Mikrogen Genetik Hastalıklar Değerlendirme Merkezi Genel Direktörü Prof. Dr. Volkan Baltacı, Türkiye’de kendi hastalık panellerine ve mutasyonlarına yönelik tarama programı yürütmeleri gerektiğini belirterek, kurum olarak bu konudaki bilinci artırmayı misyon edindiklerini söyledi.
Ankara’da Mikrogen Genetik Hastalıklar Değerlendirme Merkezi ile Gen-Art Tüp Bebek Kadın Sağlığı ve Üreme Biyoteknoloji Merkezi’nin yeni hizmet binası açıldı.
“Preimplantasyon genetik tanı (PGT)” adı verilen yöntemi kullanarak embriyodan aldığı hücrede genetik hastalığı tespit eden ve sadece sağlıklı embriyoları transfer ederek 1990’da PGT yöntemi ile ilk sağlıklı gebeliği bildiren bilim insanı Prof.

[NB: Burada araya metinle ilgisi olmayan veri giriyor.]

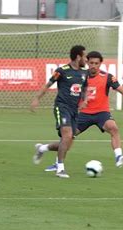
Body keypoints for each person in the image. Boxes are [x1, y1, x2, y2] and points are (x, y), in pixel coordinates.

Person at [38, 51, 123, 171]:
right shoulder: (80, 75)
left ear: (100, 64)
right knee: (67, 140)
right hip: (82, 115)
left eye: (96, 63)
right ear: (86, 62)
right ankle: (44, 150)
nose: (93, 65)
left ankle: (118, 158)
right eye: (91, 62)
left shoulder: (107, 77)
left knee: (113, 128)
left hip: (101, 113)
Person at [30, 45, 88, 178]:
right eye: (85, 56)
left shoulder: (84, 73)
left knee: (67, 143)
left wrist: (84, 100)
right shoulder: (62, 71)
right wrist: (36, 98)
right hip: (62, 107)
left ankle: (42, 148)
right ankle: (60, 168)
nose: (86, 59)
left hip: (74, 110)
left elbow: (84, 88)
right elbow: (48, 84)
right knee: (66, 136)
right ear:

Dr. Alan Handyside ile Türk doktorlar, açılış toplantısında bir araya geldi.
Merkezlerin Genel Direktörü Prof. Dr. Volkan Baltacı, açılışta yaptığı konuşmada, şu an yeni jenerasyon tarama yöntemleriyle tüm insan genomunu kapsayan çalışmalar, testler yapabilen, çok sayıda büyük üniversite ve devlet hastanesine hizmet veren, ayrıca yurt dışında 12 yabancı ülkeye hizmet sağlayan laboratuvar haline geldiklerini söyledi.
Gen-Art Tüp Bebek Merkezi’nin 21 yaşında olduğunu belirten Baltacı, şöyle konuştu:
“Çok sayıda merkezin kuruluşuna destek verdik. Yurt dışında dört, yurt içinde iki merkezde bizzat emeğimiz mevcuttur. Bunlar bizim için gurur verici. Mikrogen’de test sayıları her yıl katlandı. Mikrogen, 600 bin kadar genetik test üretmiş, günlük 500 test girişi olan bir laboratuvar. Bugüne kadar 16 bin 367 bebek için prenatal tanı (doğum öncesi genetik tanı), 19 bin 400 de preimplantasyon genetik tanı yapmışız. Bu sayılar hakikaten uluslararası alanda da çok yüksek.”
Baltacı, bilim insanı Prof. Dr. Alan Handyside’ın PGT yöntemini anlattı.
Bu tarama testi sayesinde embriyodan alınan hücreden bebeğin genetik hastalığa sahip olup olmadığının öğrenilebildiğini belirten Baltacı, bu sayede anne baba için hastalık taşıyan bir çocuğa sahip olmanın psikolojik ve sosyo-ekonomik sonuçlarının önüne geçildiği ve daha sağlıklı bir neslin dünyaya geldiğini ifade etti.
Türkiye’de akraba evliliğinin yüksek olduğuna dikkati çeken Baltacı, bu evliliğin standart genetik hastalıkları değil, çok daha nadir genetik hastalıkları bir araya getirdiğini söyledi.
SMA ilaçlarının çok pahalı olduğunun duyulmasının ardından insanlarda farkındalık oluştuğuna işaret eden Baltacı, “Türkiye’de kendi hastalık panellerimize ve mutasyonlarımıza yönelik tarama programı yürütmemiz gerekiyor. Kurum olarak bu konudaki bilinci artırmayı misyon edindik. Bunu yapmak için her türlü aktivasyonu sergileyeceğiz.” dedi.
“Türkiye’de bu konuda çok ciddi çalışmalar var”
PGT tarama testlerindeki son gelişmeleri Türk doktorlara aktaran Handyside da 1990 yılında PGT yöntemi ile ilk sağlıklı gebeliğe yönelik gerçekleştirdiği yöntemin ilk günden bugüne gelen sürecine ilişkin sunum yaptı.
İlk başlarda PGT’de sadece belli başlı hastalıklar üzerinden ilerlediklerini anlatan Handyside, şimdi daha kapsamlı çalışmalar yaparak daha farklı genetik hastalıklar üzerinden çalışmalarını sürdürdüklerini söyledi.
Türkiye’de PGT yönteminin uygulanmasına yönelik değerlendirmelerde bulunan Handyside, “Türkiye, PGT konusunda oldukça önde ve bu işle çok fazla uğraşan laboratuvar var. Bu, beni çok etkiledi. Türkiye’de bu konuda çok ciddi çalışmalar var.” dedi.
Konuşmaların ardından iki merkezin yeni hizmet binasının açılışı gerçekleştirildi.
Daha sonra açılışta yer alan doktorlar, PGT konusunda gelinen noktaya ilişkin bilgi alışverişinde bulundu.